Dr. T: The value of a heartworm test to me is, other than it being good medicine and the best thing for your pet of course, is what you pay for it and the potential for finding other conditions. If we catch a condition early we can then treat with the better chance of a good outcome because we caught them early. The value for you of a heartworm test is piece of mind and it allows you to receive heartworm preventive which is what is the best thing for the health of your pet. Those points of view both have value, but if our view of value is too out of sync then you won’t get the heartworm test for your dog, neither of us has piece of mind and although your visit will be shorter and I can see another patient more quickly, I will not receive the fee for the test or the medication.

Ms. D: So what you are telling me is that if I want to have a longer appointment with you and less waiting time I would have to pay more?

Dr. T: Well of course. The basic rule of veterinary medicine as things currently stand is the whatever walks through the doors pays the bills. If not enough walks through the doors one of three things happens. We raise our prices, we lower our costs (wages are 50% of our costs remember), or we close.

Ms. D: You could always get more people to come through your doors?

Dr. T: Absolutely, but these are the other side of the coin of raising prices and lowering costs. Getting people through the door when they are not already coming in means lowering prices or raising costs – in other words marketing. If successful it solves the problem if it fails it, course just makes the problem worse.
Ms. D: But this just sounds like all you care about is the money?

Dr. T: The flip side of that is that all you care about is the money! Everyone in the building spends their days with pets and most have made it their career and for less money than they could get in other professions.

Ms. D: I’m tired of that argument – there is value in spending your day with pets most people would love a job like that.

Dr. T: Touche! However the reality does not always live up to the public perception. Hence the high burn out rate and other serious ills of the profession. I’ll give your visit today for free if you can name a television portrayal which matches what actually happens inside a real hospital.

Ms. D: ……

Dr. T: Do you like flying?

Ms. D: No I hate it, packed in like sardines, air travel used to be so stylish.

Dr. T: Why don’t you fly business class or first class?

Ms. D: Because I am not made of money – I come here too often.

Dr. T: A business class seat costs anywhere from 2 – 4 times the price of an economy priced seat because it uses the 2 – 4 times the resources of an economy seat. The most precious of which is, of course, space. Your hankering for the good old days of air travel was when all seats were business class. Lowering the barriers to air travel has meant we can now travel like never before; however, it also means that we do not value it in the same way.

Ms. D: So if I am understanding you correctly, you are telling me that as a Doctor you have to bring in a certain amount of money every hour like a quota. How can I trust you if you are doing this?

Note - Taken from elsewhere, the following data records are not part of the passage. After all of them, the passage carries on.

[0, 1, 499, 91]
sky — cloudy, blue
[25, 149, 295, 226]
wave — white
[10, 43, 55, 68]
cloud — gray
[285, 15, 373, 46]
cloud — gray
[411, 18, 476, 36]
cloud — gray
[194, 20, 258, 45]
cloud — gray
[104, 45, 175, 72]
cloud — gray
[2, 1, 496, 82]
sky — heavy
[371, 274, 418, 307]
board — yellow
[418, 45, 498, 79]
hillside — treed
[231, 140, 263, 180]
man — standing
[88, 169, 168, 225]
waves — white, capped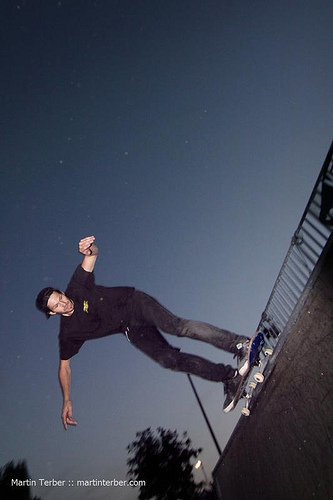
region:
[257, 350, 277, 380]
white wheels on a skateboard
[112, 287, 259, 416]
man wearing black jeans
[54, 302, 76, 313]
man with a beard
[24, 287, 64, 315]
man wearing a black hat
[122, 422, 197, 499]
Leaves on a tree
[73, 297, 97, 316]
logo on a tree shirt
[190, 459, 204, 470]
light on a pole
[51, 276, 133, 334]
man wearing a black tee shirt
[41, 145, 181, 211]
Star glaring in the night sky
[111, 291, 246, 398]
man wearing black pants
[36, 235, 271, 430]
man riding skateboard on ramp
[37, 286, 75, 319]
man wearing black hat backwards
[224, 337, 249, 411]
man wearing grey shoes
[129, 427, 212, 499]
black tree in background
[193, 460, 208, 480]
lightpost with light on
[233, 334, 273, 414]
skateboard with blue deck and white wheels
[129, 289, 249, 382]
man wearing dark jeans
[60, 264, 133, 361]
man wearing black shirt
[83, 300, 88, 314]
yellow mark on black shirt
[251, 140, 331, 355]
metal fence at top of ramp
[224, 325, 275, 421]
Man on a board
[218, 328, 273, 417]
Man is on a board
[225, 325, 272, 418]
Man on a skateboard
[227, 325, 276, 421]
Man is on a skateboard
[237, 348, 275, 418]
Skateboard has white wheels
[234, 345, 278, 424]
Skateboard has four wheels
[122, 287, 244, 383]
Man wearing pants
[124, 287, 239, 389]
Man is wearing pants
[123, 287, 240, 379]
Man wearing black pants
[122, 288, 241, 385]
Man is wearing black pants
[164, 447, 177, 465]
par tof a tree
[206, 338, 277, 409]
Man doing a trick on a skateboard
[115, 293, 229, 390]
man wearing black jeans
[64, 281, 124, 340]
man wearing a black tee shirt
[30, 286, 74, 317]
man wearing a black hat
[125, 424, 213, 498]
tree with leaves on it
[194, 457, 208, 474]
light on the pole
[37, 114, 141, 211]
clear sky with the stars glaring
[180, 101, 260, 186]
clear sky with the stars glaring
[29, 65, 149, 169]
clear sky with the stars glaring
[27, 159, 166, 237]
clear sky with the stars glaring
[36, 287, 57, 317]
a black baseball cap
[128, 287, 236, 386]
a man's black jean pants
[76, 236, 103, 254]
the hand of a man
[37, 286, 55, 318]
the hat is black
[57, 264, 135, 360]
the shirt is black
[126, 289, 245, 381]
the pants are black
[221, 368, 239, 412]
the shoe is black and white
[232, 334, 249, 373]
the shoe is black and white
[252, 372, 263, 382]
the wheel is white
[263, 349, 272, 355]
the wheel is white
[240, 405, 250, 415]
the wheel is white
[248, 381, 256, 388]
the wheel is white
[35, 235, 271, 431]
the man is on the skateboard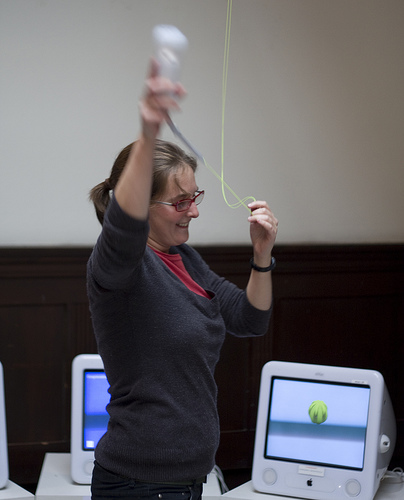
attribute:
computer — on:
[1, 348, 398, 499]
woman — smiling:
[84, 23, 302, 499]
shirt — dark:
[75, 195, 242, 489]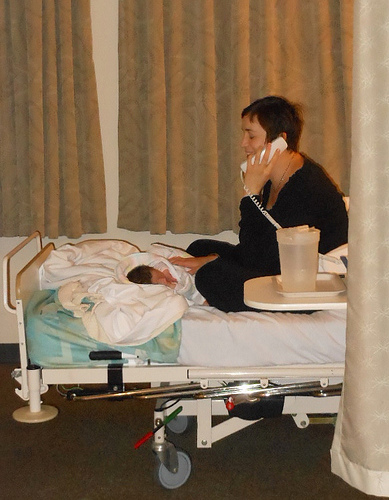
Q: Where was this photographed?
A: Hospital.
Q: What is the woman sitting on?
A: Hospital bed.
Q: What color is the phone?
A: White.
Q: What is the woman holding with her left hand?
A: Telephone.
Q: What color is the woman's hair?
A: Brown.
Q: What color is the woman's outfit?
A: Black.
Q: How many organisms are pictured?
A: Two.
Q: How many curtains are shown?
A: Two.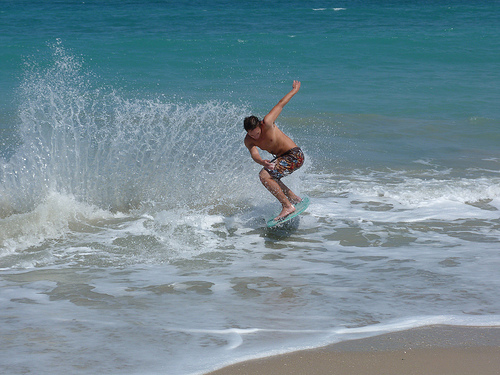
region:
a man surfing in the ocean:
[214, 85, 331, 248]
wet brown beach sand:
[304, 349, 449, 374]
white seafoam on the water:
[226, 316, 271, 352]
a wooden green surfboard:
[279, 200, 303, 224]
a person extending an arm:
[229, 72, 314, 222]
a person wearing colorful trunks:
[233, 92, 328, 224]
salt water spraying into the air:
[37, 65, 224, 174]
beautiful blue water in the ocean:
[21, 0, 487, 123]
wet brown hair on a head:
[246, 112, 260, 126]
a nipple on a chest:
[266, 133, 279, 144]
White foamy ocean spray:
[21, 75, 258, 204]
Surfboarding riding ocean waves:
[19, 25, 471, 356]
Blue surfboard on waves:
[252, 198, 327, 236]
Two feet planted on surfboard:
[255, 191, 318, 227]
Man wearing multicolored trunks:
[232, 110, 314, 184]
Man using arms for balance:
[232, 74, 338, 231]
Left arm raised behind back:
[218, 75, 329, 176]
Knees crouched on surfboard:
[227, 165, 321, 231]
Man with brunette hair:
[231, 105, 273, 146]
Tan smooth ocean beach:
[259, 308, 499, 371]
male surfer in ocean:
[230, 92, 325, 244]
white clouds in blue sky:
[392, 29, 483, 121]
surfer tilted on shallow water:
[208, 57, 485, 367]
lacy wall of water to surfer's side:
[0, 37, 311, 238]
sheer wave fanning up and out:
[2, 40, 242, 222]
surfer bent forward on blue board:
[240, 72, 305, 228]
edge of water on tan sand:
[210, 315, 495, 366]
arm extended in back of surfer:
[240, 71, 315, 231]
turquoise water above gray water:
[65, 20, 485, 145]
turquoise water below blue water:
[15, 5, 495, 85]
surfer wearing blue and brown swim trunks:
[240, 71, 315, 231]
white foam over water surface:
[23, 227, 491, 317]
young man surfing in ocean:
[204, 86, 318, 243]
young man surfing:
[207, 72, 317, 247]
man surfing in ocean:
[220, 46, 312, 254]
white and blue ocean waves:
[18, 25, 73, 105]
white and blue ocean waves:
[64, 101, 141, 193]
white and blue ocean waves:
[17, 185, 85, 260]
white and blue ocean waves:
[130, 185, 191, 243]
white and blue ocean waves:
[115, 28, 165, 78]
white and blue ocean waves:
[208, 36, 250, 71]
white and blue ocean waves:
[328, 0, 368, 80]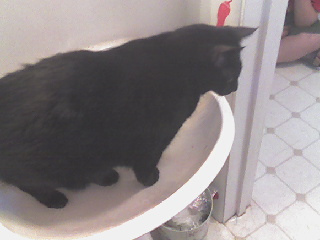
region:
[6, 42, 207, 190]
black cat on white sink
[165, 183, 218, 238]
metal trash recepticle under sink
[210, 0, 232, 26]
red pepper behind cat's head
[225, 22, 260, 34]
black pointy ear of cat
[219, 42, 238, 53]
black pointy ear of cat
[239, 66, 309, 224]
White and tan tile floor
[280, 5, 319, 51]
tan and green chair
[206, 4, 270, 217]
white wall divider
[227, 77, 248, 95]
nose of black cat on sink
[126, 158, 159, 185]
right front paw of cat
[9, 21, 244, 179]
the cat is black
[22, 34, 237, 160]
large black furry cat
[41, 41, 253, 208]
cat standing in sink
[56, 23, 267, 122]
cat looking down at floor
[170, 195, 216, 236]
trash can beneath sink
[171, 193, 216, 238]
trash can contains plastic bag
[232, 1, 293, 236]
grey door frame by sink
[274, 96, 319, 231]
white and pink linoleum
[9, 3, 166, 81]
white wall behind sink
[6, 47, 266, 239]
sink is oval shaped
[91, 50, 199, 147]
cat is overweight with long fur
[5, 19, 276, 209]
The cat is black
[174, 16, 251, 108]
the cat is looking to the right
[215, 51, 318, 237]
Linoleum flooring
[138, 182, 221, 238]
A trash can under the cat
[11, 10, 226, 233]
The cat is on something white.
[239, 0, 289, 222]
A doorway to the other room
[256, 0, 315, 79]
Somebody sitting on the floor in the other room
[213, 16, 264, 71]
The cats ears are at attention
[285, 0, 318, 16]
Person in the other room with a red top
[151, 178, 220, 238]
There's garbage in the can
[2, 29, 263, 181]
black cat in the photo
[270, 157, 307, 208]
tile below the cat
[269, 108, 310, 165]
squares on the tile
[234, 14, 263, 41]
ear of the cat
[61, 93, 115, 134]
fur of the cat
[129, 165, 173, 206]
paw of the cat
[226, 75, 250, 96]
nose of the cat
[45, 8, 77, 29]
wall next to the cat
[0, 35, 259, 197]
cat looking at the ground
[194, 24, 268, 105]
head of the cat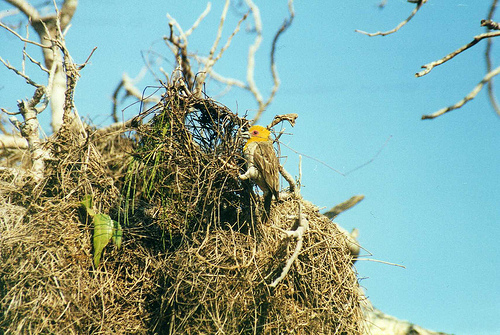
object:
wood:
[3, 0, 118, 185]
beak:
[241, 131, 251, 139]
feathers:
[252, 142, 279, 201]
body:
[242, 142, 278, 196]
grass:
[1, 85, 373, 333]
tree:
[110, 0, 298, 128]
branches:
[110, 0, 294, 126]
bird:
[235, 125, 279, 224]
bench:
[128, 87, 235, 242]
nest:
[0, 99, 361, 335]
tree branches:
[352, 1, 499, 121]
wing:
[254, 142, 281, 202]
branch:
[267, 164, 307, 288]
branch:
[164, 7, 193, 78]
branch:
[246, 4, 268, 117]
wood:
[263, 215, 310, 288]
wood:
[415, 17, 497, 82]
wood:
[409, 57, 498, 122]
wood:
[179, 3, 301, 122]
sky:
[297, 126, 499, 198]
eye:
[251, 130, 260, 136]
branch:
[420, 65, 498, 120]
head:
[241, 124, 271, 141]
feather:
[260, 141, 275, 156]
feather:
[268, 157, 279, 169]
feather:
[262, 170, 269, 185]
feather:
[271, 180, 281, 195]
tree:
[3, 0, 97, 139]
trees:
[111, 2, 498, 334]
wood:
[327, 0, 498, 129]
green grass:
[113, 126, 173, 250]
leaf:
[79, 194, 122, 269]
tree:
[0, 0, 373, 331]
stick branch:
[266, 201, 310, 288]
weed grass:
[1, 60, 368, 333]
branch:
[414, 33, 485, 77]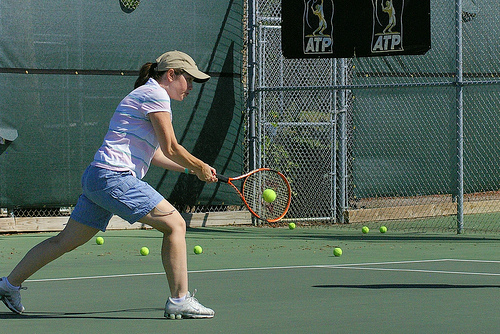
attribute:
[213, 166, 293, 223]
tennis racket — red, orange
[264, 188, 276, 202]
tennis ball — green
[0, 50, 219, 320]
woman — tennis player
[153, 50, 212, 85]
baseball hat — tan, brown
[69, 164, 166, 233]
shorts — denim, blue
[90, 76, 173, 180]
shirt — short sleeved, striped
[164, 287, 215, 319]
shoe — white, gray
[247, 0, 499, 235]
fence — gray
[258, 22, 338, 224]
gate — metal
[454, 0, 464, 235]
pole — metal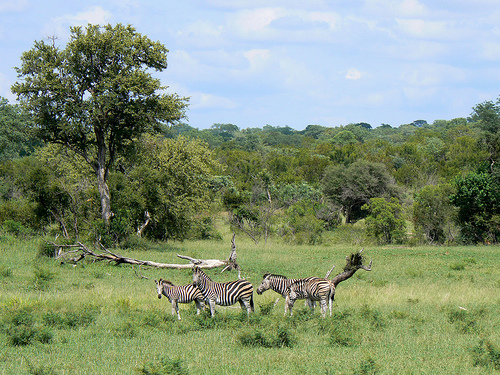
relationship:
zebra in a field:
[154, 276, 214, 319] [1, 235, 499, 372]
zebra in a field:
[188, 266, 256, 320] [1, 235, 499, 372]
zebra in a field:
[257, 270, 336, 322] [1, 235, 499, 372]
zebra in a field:
[287, 277, 336, 322] [1, 235, 499, 372]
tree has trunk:
[11, 23, 192, 245] [91, 125, 117, 231]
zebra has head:
[154, 276, 214, 319] [153, 278, 164, 300]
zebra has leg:
[188, 266, 256, 320] [206, 299, 217, 321]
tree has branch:
[53, 234, 245, 284] [96, 240, 121, 257]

Dr. T: That is one way of looking at it. I would rather look at it as I have to carry my share of costs of having a facility like this so it can be open. As long as we charge appropriately the unwritten contract that we have where we charge based on our costs and in return we will make every effort to be cognizant of not taking you for granted and at the same time not letting you take us for granted, will mean that conversations like this will never have to happen in the real world.

Ms. D: Well thank you for your time and for your insights – can I get a payment plan for todays visit please?